In 2019, to identify new digital inclusion strategies for Louisville, the metro government established a research partnership with the local chapter of the Interaction Design Association (IxDA). The partnership’s goals were to understand how people without high-speed internet at home are accessing the internet now, how they use it, and what changes for them after they gain access. They also wanted to discover how to improve the sign-up process for low-cost internet services and where to increase awareness of low-cost internet and other digital inclusion services.

The results were illuminating. After conducting interviews with residents, the partnership identified four systemic barriers: a lack of awareness of home internet options, a lack of basic technology skills and stigma around asking for help, a challenging sign-up process for low-cost internet, and associated challenges involving financial assets, bureaucratic trust, and transportation limitations. Those findings are now informing a set of strategies to directly address these barriers and the needs of disadvantaged and disconnected households.
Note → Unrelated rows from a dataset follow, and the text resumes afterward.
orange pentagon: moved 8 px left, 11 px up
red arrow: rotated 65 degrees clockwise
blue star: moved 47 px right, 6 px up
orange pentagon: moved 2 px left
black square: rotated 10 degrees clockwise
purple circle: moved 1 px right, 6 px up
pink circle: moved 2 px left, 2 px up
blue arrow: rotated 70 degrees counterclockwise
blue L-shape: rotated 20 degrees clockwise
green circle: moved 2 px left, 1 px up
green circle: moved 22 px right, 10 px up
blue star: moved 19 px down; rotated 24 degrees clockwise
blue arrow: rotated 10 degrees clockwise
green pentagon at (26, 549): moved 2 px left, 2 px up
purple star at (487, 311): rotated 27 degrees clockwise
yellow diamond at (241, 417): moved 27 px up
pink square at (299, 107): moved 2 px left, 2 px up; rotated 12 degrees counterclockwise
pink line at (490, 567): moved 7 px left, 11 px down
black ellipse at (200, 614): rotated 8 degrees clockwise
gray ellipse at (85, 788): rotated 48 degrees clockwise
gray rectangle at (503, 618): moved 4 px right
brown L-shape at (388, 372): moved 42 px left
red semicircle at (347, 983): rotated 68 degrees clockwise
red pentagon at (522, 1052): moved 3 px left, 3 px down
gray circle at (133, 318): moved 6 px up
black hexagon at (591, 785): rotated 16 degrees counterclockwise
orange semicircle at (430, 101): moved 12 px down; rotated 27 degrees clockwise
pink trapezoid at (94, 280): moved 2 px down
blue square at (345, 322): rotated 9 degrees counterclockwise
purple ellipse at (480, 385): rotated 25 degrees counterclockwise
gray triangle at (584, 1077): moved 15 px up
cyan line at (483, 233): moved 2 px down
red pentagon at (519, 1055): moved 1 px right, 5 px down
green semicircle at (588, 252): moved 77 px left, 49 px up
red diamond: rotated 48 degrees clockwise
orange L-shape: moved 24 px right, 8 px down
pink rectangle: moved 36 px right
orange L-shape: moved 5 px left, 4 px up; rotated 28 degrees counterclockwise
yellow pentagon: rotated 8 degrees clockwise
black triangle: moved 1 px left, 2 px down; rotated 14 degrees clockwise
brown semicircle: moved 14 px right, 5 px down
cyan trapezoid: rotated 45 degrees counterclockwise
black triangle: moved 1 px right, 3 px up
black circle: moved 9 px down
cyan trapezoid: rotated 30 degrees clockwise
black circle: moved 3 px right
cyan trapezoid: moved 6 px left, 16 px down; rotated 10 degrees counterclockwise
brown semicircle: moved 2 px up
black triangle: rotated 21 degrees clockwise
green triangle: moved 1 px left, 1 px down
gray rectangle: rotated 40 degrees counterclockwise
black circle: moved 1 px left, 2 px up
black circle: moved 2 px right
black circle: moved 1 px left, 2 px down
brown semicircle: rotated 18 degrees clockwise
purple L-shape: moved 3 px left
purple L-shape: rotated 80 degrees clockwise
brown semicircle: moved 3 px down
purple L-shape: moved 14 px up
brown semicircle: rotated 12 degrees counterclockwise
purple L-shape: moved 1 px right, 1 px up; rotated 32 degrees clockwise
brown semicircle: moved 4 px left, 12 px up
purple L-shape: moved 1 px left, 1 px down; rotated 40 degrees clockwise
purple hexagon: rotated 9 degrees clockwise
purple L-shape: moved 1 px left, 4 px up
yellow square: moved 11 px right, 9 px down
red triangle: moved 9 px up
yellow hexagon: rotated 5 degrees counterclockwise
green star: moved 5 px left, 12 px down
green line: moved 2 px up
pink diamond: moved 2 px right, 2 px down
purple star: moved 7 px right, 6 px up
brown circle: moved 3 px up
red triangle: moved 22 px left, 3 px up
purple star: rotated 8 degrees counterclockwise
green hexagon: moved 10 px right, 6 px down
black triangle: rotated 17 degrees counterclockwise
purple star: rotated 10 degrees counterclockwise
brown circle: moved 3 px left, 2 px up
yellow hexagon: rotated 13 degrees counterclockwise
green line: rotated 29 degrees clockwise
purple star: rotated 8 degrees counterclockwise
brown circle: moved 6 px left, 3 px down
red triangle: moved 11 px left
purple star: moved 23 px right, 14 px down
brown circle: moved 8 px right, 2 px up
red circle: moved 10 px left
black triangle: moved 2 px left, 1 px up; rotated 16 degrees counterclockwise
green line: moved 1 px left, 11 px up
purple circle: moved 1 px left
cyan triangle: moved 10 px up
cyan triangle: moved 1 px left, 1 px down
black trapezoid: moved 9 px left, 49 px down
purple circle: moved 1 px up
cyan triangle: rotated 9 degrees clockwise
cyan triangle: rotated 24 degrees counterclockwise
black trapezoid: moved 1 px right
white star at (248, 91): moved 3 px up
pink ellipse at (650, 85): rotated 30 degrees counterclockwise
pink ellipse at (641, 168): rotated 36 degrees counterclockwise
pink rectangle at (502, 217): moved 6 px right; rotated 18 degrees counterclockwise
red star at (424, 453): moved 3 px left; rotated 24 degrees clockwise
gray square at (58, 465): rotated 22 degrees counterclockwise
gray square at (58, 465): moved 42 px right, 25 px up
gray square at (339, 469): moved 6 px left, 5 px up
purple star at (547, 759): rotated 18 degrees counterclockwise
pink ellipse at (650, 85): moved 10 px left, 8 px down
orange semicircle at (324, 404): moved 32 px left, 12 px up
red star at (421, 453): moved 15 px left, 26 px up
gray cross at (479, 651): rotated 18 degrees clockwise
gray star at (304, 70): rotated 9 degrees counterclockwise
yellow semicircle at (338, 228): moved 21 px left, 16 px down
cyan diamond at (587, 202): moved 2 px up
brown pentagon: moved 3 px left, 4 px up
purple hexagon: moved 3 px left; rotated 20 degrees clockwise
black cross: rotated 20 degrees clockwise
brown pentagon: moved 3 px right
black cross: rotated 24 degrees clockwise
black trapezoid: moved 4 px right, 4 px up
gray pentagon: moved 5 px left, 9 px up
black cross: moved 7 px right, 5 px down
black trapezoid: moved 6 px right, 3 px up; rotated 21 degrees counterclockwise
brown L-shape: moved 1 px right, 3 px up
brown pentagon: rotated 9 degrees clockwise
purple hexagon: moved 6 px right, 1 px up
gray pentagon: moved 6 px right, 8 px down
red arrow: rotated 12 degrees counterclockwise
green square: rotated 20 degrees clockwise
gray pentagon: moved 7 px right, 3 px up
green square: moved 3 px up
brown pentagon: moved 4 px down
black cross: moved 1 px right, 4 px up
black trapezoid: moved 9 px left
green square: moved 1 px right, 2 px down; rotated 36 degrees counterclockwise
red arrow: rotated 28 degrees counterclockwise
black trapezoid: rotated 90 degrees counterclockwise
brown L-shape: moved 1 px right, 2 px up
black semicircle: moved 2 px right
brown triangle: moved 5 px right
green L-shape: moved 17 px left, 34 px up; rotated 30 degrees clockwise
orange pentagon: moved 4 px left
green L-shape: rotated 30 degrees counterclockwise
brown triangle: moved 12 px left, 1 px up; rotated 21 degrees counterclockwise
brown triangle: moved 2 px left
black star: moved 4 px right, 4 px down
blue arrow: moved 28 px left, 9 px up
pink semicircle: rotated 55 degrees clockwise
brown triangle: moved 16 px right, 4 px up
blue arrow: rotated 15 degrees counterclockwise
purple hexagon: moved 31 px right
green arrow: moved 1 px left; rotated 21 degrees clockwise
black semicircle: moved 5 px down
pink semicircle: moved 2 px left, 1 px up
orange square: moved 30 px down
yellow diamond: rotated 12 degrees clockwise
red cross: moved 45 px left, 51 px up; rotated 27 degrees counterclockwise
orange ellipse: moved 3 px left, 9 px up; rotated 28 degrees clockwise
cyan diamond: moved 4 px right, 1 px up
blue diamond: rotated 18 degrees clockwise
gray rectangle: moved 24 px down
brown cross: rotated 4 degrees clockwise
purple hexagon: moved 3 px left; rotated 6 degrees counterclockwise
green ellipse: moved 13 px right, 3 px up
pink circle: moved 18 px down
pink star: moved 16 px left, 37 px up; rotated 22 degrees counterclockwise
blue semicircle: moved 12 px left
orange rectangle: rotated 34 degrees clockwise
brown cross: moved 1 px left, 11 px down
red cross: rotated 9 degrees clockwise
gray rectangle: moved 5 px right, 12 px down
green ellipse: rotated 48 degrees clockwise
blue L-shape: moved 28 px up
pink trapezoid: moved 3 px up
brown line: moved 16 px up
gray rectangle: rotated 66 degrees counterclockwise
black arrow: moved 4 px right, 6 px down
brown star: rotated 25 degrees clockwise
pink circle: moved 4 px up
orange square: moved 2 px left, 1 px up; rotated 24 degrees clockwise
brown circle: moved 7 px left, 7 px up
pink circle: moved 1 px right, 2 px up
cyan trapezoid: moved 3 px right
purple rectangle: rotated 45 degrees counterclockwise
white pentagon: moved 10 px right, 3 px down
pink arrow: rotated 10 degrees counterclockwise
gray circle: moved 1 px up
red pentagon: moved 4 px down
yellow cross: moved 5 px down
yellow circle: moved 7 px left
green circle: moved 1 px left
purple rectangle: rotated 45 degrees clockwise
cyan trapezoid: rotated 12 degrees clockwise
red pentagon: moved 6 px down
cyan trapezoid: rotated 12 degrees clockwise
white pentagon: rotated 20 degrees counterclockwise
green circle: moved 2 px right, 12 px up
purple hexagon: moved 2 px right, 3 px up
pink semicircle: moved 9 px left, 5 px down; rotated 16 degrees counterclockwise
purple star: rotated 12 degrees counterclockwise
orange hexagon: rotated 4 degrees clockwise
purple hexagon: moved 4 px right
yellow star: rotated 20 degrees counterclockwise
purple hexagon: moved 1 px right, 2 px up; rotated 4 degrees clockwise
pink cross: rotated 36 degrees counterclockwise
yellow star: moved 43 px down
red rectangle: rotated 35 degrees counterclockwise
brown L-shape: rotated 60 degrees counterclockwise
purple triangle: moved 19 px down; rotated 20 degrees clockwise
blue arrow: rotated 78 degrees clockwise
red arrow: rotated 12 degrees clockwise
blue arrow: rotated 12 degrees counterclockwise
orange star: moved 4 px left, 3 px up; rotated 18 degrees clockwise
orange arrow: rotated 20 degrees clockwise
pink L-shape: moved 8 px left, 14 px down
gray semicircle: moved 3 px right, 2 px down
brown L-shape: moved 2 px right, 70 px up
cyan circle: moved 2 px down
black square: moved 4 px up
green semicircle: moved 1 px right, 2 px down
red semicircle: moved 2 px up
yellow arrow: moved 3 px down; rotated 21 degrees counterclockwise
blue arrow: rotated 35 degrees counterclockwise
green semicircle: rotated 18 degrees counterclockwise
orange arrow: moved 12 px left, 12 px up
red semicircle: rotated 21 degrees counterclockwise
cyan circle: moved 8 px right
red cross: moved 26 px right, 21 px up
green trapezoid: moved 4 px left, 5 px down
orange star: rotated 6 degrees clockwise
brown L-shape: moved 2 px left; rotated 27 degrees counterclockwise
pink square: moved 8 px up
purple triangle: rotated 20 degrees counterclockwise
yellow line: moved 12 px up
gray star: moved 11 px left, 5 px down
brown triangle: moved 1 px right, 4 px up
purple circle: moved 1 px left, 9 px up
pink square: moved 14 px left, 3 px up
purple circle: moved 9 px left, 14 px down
This commitment helped increase formal adoption of digital equity strategies. In 2019, the Office of Civic Innovation and Technology hired a permanent program manager focused entirely on digital inclusion. Past research results—plus Louisville’s relationships with Goodwill, the Metro Housing Authority, and other local partners—are all informing development of the metro area’s next steps.

Louisville’s journey to digital inclusion for all of its citizens has just begun. But the city’s leadership has made an exemplary commitment to pursue digital equity as a true community priority.